PROMPT:
Rewrite all the material below, swapping every "zero-indexed" for "numbered from zero" and keeping everything else unchanged. Leave the pictures out.

++++ RECORDS SHOWN

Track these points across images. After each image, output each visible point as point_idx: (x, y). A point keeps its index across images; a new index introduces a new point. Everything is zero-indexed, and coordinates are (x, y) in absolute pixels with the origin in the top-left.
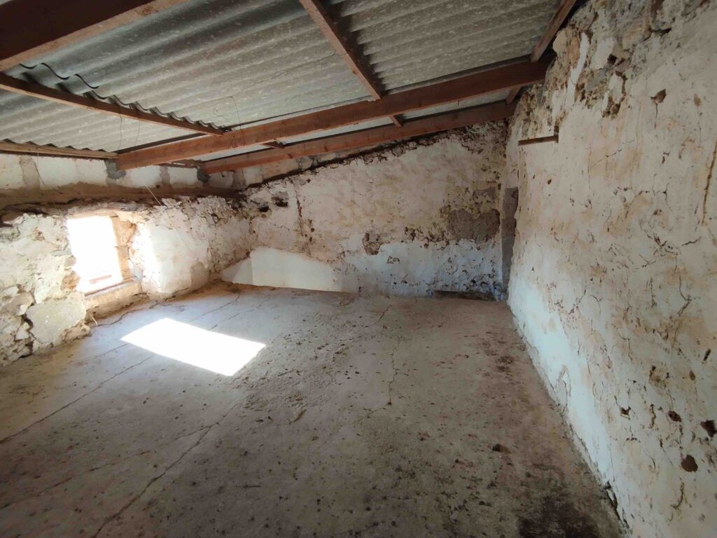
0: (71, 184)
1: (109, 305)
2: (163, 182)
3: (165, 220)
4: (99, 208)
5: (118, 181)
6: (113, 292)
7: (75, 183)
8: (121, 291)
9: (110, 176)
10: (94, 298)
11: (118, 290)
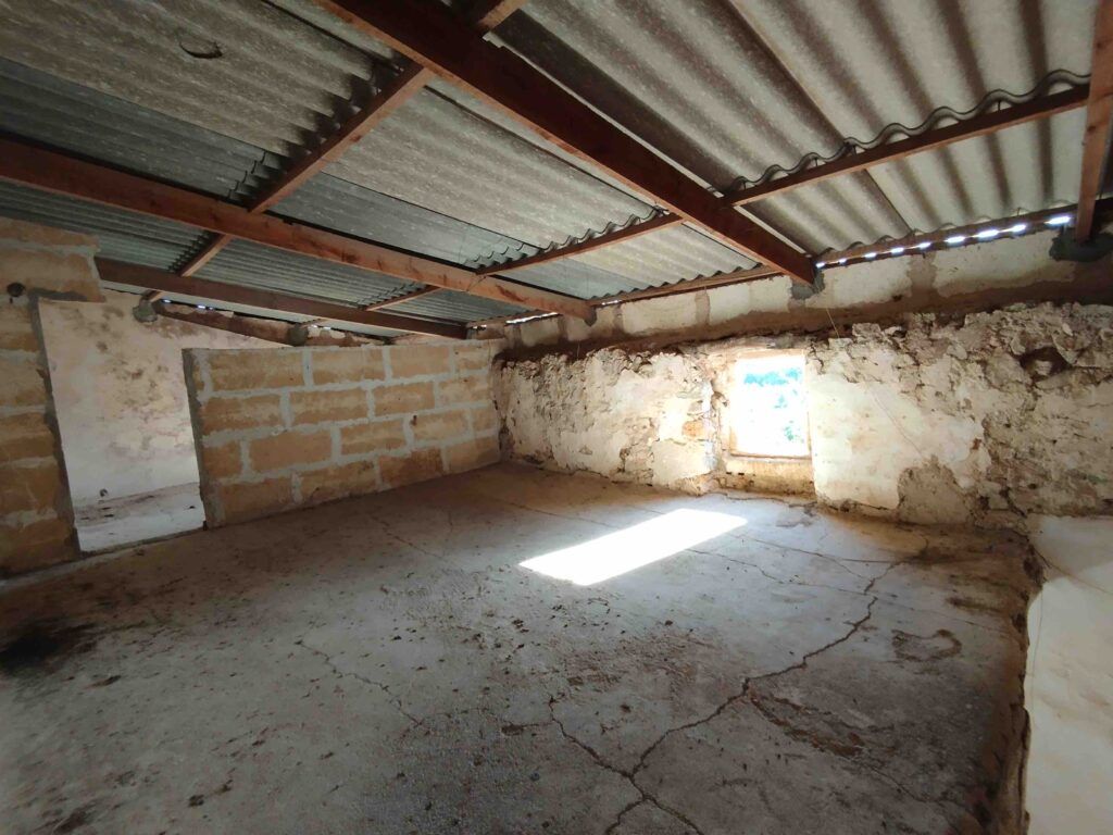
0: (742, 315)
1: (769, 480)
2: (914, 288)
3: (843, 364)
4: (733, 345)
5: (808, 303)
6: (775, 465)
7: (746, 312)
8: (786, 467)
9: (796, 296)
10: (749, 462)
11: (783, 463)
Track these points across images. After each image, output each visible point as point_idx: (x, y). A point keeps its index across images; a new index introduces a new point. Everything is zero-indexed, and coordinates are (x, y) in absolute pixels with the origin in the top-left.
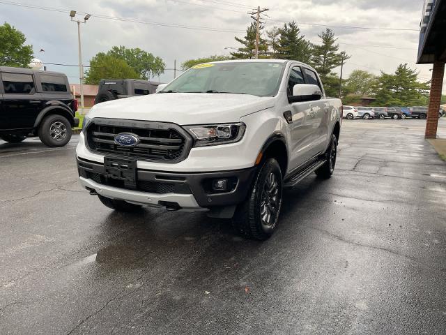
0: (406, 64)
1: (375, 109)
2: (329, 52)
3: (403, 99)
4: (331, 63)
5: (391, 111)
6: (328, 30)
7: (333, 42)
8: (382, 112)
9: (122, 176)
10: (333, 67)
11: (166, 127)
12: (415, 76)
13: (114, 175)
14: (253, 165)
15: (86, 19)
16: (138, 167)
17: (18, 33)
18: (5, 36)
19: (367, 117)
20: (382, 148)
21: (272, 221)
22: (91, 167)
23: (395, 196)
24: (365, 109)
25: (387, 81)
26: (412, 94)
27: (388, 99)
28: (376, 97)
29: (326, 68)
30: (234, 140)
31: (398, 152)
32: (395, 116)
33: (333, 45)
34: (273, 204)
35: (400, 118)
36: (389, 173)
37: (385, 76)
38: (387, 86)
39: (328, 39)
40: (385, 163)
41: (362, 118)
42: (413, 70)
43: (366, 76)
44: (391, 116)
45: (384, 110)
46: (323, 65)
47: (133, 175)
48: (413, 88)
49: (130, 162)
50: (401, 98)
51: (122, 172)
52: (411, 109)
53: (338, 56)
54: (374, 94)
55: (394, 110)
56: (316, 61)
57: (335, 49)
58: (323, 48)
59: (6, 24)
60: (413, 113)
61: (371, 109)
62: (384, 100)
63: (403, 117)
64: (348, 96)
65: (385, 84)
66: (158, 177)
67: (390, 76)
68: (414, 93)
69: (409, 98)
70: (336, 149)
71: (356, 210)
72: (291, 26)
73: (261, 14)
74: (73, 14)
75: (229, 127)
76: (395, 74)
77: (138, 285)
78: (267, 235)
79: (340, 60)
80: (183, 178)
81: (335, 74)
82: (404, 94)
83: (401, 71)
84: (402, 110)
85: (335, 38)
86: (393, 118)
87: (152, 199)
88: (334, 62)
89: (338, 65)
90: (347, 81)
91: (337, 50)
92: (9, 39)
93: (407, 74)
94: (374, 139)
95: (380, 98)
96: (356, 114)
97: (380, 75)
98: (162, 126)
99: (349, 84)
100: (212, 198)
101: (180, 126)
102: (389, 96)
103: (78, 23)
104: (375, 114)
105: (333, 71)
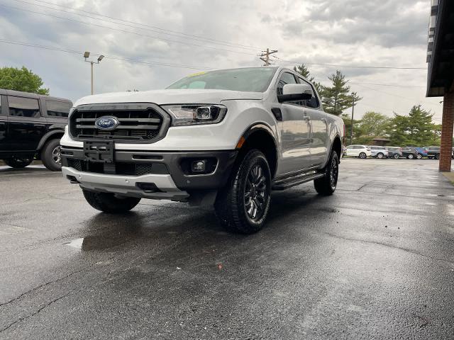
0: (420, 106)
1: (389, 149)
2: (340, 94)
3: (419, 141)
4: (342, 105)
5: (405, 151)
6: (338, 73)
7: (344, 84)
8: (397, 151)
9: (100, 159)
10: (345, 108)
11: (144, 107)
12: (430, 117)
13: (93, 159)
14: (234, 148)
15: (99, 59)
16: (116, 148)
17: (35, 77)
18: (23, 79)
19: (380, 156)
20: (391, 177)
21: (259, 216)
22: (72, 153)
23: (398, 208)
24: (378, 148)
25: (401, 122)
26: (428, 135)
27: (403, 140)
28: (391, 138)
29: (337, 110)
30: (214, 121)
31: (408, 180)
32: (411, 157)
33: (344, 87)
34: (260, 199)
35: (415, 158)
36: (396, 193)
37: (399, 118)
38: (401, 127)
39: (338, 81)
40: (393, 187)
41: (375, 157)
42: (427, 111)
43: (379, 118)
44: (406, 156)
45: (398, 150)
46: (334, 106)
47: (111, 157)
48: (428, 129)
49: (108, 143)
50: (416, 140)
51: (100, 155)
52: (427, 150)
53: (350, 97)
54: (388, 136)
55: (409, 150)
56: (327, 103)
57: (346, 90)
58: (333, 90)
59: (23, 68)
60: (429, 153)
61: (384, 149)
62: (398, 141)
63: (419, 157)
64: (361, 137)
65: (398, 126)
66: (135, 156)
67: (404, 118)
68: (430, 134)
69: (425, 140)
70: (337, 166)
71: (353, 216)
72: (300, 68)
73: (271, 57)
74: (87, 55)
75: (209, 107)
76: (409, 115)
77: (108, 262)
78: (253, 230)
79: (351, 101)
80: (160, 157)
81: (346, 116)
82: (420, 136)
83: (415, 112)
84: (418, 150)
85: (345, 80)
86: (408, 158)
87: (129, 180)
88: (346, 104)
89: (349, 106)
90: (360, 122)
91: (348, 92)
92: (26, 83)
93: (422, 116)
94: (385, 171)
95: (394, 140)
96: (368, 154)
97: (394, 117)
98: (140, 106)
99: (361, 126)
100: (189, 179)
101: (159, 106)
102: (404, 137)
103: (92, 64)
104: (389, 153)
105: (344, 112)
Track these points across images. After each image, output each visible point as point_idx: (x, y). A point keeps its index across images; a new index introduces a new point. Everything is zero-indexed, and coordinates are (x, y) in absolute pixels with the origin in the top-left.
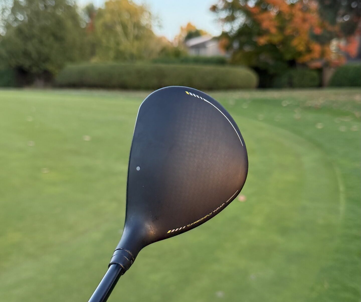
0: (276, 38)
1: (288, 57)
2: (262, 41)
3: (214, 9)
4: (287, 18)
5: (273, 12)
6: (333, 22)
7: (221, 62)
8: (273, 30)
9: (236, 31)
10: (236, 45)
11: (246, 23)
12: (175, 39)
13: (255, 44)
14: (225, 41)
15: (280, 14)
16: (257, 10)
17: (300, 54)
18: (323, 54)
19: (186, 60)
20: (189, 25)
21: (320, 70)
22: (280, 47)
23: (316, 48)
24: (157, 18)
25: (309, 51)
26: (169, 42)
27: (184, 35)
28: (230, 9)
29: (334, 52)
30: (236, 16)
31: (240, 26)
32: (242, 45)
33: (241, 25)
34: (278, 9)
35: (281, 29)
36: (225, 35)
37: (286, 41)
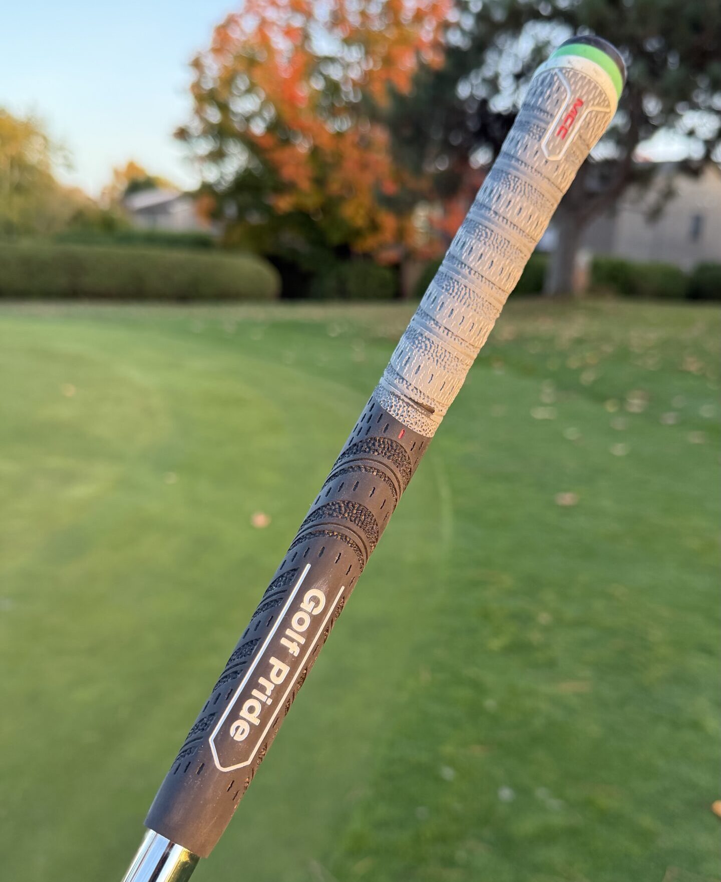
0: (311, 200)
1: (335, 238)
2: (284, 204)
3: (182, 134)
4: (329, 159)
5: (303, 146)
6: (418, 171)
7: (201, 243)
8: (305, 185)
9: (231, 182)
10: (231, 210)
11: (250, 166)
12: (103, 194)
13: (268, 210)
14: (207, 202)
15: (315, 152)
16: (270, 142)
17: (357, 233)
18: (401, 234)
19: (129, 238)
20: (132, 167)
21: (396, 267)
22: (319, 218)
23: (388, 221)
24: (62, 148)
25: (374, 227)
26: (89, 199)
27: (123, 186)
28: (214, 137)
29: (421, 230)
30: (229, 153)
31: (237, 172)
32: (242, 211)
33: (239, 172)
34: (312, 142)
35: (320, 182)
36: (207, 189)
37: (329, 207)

++++++++

EXERCISE RESULT:
Track these points across images. After each image, output each visible point as point_idx: (x, y). A point keeps its index across images; a new index introduces a new point. Everything is numbered from zero, and coordinates are (x, y) in absolute pixels with the origin in the top-left.
0: (71, 184)
1: (109, 305)
2: (163, 182)
3: (165, 220)
4: (99, 208)
5: (118, 181)
6: (113, 292)
7: (75, 183)
8: (121, 291)
9: (110, 176)
10: (94, 298)
11: (118, 290)
0: (742, 315)
1: (769, 480)
2: (914, 288)
3: (843, 364)
4: (733, 345)
5: (808, 303)
6: (775, 465)
7: (746, 312)
8: (786, 467)
9: (796, 296)
10: (749, 462)
11: (783, 463)
Track these points across images. After each image, output each visible point as point_idx: (x, y). A point keeps its index across images; a new index introduces a new point. Everything is numbered from zero, and coordinates are (x, y) in absolute pixels with the origin in the top-left.
0: (406, 64)
1: (375, 109)
2: (329, 52)
3: (403, 99)
4: (331, 63)
5: (391, 111)
6: (328, 30)
7: (333, 42)
8: (382, 112)
9: (122, 176)
10: (333, 67)
11: (166, 127)
12: (415, 76)
13: (114, 175)
14: (253, 165)
15: (86, 19)
16: (138, 167)
17: (18, 33)
18: (5, 36)
19: (367, 117)
20: (382, 148)
21: (272, 221)
22: (91, 167)
23: (395, 196)
24: (365, 109)
25: (387, 81)
26: (412, 94)
27: (388, 99)
28: (376, 97)
29: (326, 68)
30: (234, 140)
31: (398, 152)
32: (395, 116)
33: (333, 45)
34: (273, 204)
35: (400, 118)
36: (389, 173)
37: (385, 76)
38: (387, 86)
39: (328, 39)
40: (385, 163)
41: (362, 118)
42: (413, 70)
43: (366, 76)
44: (391, 116)
45: (384, 110)
46: (323, 65)
47: (133, 175)
48: (413, 88)
49: (130, 162)
50: (401, 98)
51: (122, 172)
52: (411, 109)
53: (338, 56)
54: (374, 94)
55: (394, 110)
56: (316, 61)
57: (335, 49)
58: (323, 48)
59: (6, 24)
60: (413, 113)
61: (371, 109)
62: (384, 100)
63: (403, 117)
64: (348, 96)
65: (385, 84)
66: (158, 177)
67: (390, 76)
68: (414, 93)
69: (409, 98)
70: (336, 149)
71: (356, 210)
72: (291, 26)
73: (261, 14)
74: (73, 14)
75: (229, 127)
76: (395, 74)
77: (138, 285)
78: (267, 235)
79: (340, 60)
80: (183, 178)
81: (335, 74)
82: (404, 94)
83: (401, 71)
84: (402, 110)
85: (335, 38)
86: (393, 118)
87: (152, 199)
88: (334, 62)
89: (338, 65)
90: (347, 81)
91: (337, 50)
92: (9, 39)
93: (407, 74)
94: (374, 139)
95: (380, 98)
96: (356, 114)
97: (380, 75)
98: (162, 126)
99: (349, 84)
100: (212, 198)
101: (180, 126)
102: (389, 96)
103: (78, 23)
104: (375, 114)
105: (333, 71)
0: (420, 106)
1: (389, 149)
2: (340, 94)
3: (419, 141)
4: (342, 105)
5: (405, 151)
6: (338, 73)
7: (344, 84)
8: (397, 151)
9: (100, 159)
10: (345, 108)
11: (144, 107)
12: (430, 117)
13: (93, 159)
14: (234, 148)
15: (99, 59)
16: (116, 148)
17: (35, 77)
18: (23, 79)
19: (380, 156)
20: (391, 177)
21: (259, 216)
22: (72, 153)
23: (398, 208)
24: (378, 148)
25: (401, 122)
26: (428, 135)
27: (403, 140)
28: (391, 138)
29: (337, 110)
30: (214, 121)
31: (408, 180)
32: (411, 157)
33: (344, 87)
34: (260, 199)
35: (415, 158)
36: (396, 193)
37: (399, 118)
38: (401, 127)
39: (338, 81)
40: (393, 187)
41: (375, 157)
42: (427, 111)
43: (379, 118)
44: (406, 156)
45: (398, 150)
46: (334, 106)
47: (111, 157)
48: (428, 129)
49: (108, 143)
50: (416, 140)
51: (100, 155)
52: (427, 150)
53: (350, 97)
54: (388, 136)
55: (409, 150)
56: (327, 103)
57: (346, 90)
58: (333, 90)
59: (23, 68)
60: (429, 153)
61: (384, 149)
62: (398, 141)
63: (419, 157)
64: (361, 137)
65: (398, 126)
66: (135, 156)
67: (404, 118)
68: (430, 134)
69: (425, 140)
70: (337, 166)
71: (353, 216)
72: (300, 68)
73: (271, 57)
74: (87, 55)
75: (209, 107)
76: (409, 115)
77: (108, 262)
78: (253, 230)
79: (351, 101)
80: (160, 157)
81: (346, 116)
82: (420, 136)
83: (415, 112)
84: (418, 150)
85: (345, 80)
86: (408, 158)
87: (129, 180)
88: (346, 104)
89: (349, 106)
90: (360, 122)
91: (348, 92)
92: (26, 83)
93: (422, 116)
94: (385, 171)
95: (394, 140)
96: (368, 154)
97: (394, 117)
98: (140, 106)
99: (361, 126)
100: (189, 179)
101: (159, 106)
102: (404, 137)
103: (92, 64)
104: (389, 153)
105: (344, 112)
Track these points across images. After each image, output each visible point as point_idx: (x, y). A point keeps its index across images; a new index introduces a new point. Everything is numbered from zero, and coordinates are (x, y) in absolute pixels with the origin in the top-left.
0: (276, 38)
1: (288, 57)
2: (262, 41)
3: (214, 9)
4: (287, 18)
5: (273, 12)
6: (333, 22)
7: (221, 62)
8: (273, 30)
9: (236, 31)
10: (236, 45)
11: (246, 23)
12: (175, 39)
13: (255, 44)
14: (225, 41)
15: (280, 14)
16: (257, 10)
17: (300, 54)
18: (323, 54)
19: (186, 60)
20: (189, 25)
21: (320, 70)
22: (280, 47)
23: (316, 48)
24: (157, 18)
25: (309, 51)
26: (169, 42)
27: (184, 35)
28: (230, 9)
29: (334, 52)
30: (236, 16)
31: (240, 26)
32: (242, 45)
33: (241, 25)
34: (278, 9)
35: (281, 29)
36: (225, 35)
37: (286, 41)
0: (311, 200)
1: (335, 238)
2: (284, 204)
3: (182, 134)
4: (329, 159)
5: (303, 146)
6: (418, 171)
7: (201, 243)
8: (305, 185)
9: (231, 182)
10: (231, 210)
11: (250, 166)
12: (103, 194)
13: (268, 210)
14: (207, 202)
15: (315, 152)
16: (270, 142)
17: (357, 233)
18: (401, 234)
19: (129, 238)
20: (132, 167)
21: (396, 267)
22: (319, 218)
23: (388, 221)
24: (62, 148)
25: (374, 227)
26: (89, 199)
27: (123, 186)
28: (214, 137)
29: (421, 230)
30: (229, 153)
31: (237, 172)
32: (242, 211)
33: (239, 172)
34: (312, 142)
35: (320, 182)
36: (207, 189)
37: (329, 207)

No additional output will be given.